Writing in CityAM, Dowd highlighted the “rollercoaster” ups and downs already experienced by the nascent crypto-currency, suggesting that the latest dip is not another fluctuation, but a sign that the bubble will burst. Many other alternative currencies, including Auroracoin, Terracoin, Freicoin, Mooncoin, Scotcoin and BBQCoin, have already collapsed, he said.

In 2009, the bitcoin was worth just a fraction of a penny, but by the end of 2013 had soared to a peak of $1,200. Now, it has slumped back to around $328. The price volatilities, says Dowd, are partly down to the way that bitcoins are “mined”.

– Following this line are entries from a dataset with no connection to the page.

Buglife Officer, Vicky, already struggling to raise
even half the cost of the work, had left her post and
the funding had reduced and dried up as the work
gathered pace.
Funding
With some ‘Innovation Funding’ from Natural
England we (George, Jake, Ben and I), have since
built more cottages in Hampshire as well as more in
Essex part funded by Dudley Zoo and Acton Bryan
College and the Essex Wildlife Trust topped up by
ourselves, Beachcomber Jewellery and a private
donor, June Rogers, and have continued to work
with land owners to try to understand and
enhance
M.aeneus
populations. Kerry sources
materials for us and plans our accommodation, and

New bitcoins are created through a complex system called mining, whereby individuals that opt to process transactions and take actions to secure the network are rewarded in the currency. Bitcoins themselves are issued at a gradually shrinking rate and will stop altogether when they hit 21 million. While anyone with the right skills can try their hand at mining, this makes the process highly competitive.

In particular, miners search for transactions made between bitcoin addresses, which all leave a public record. They then add these to a ledger, allowing the movement of bitcoins to be tracked. When a new “block” of transactions is created, it is added to the block chain. Miners then use mathematical algorithms to transform the reference numbers to the block into a hash reference, which is technically difficult to produce and totally reliant on the information stored inside. If anyone attempts to fake a transaction or tamper with the digitally stored information, the hash would change and everyone would know. In return for their trouble, miners receive 25 Bitcoins for each completed block.

This system was designed to decentralise mining activities and democratise the currency. However, Dowd claims that the intensity of the competition and the tight margins mean that larger outfits have rapidly come to dominate the space.

The mining industry is characterised by large economies of scale,” he explains. “These are so large, in fact, that the industry is a natural monopoly, in which it is economically more efficient to have one producer than many. The problem is that these economies of scale are inconsistent with long-run competition.”

Mining pools are now so big that the original atomistic competition has given way to oligopoly, and there is concern that these mining pools are big enough to threaten the system by subverting the transactions validation process for their own ends: for example, by mounting some kind of double-spend attack,” he adds.

Dowd predicts that there will soon be a “stampede” to sell the currency and that wise investors should make sure they are ahead of the pack. Before long, he predicts, Bitcoin will fall back to its intrinsic value: zero.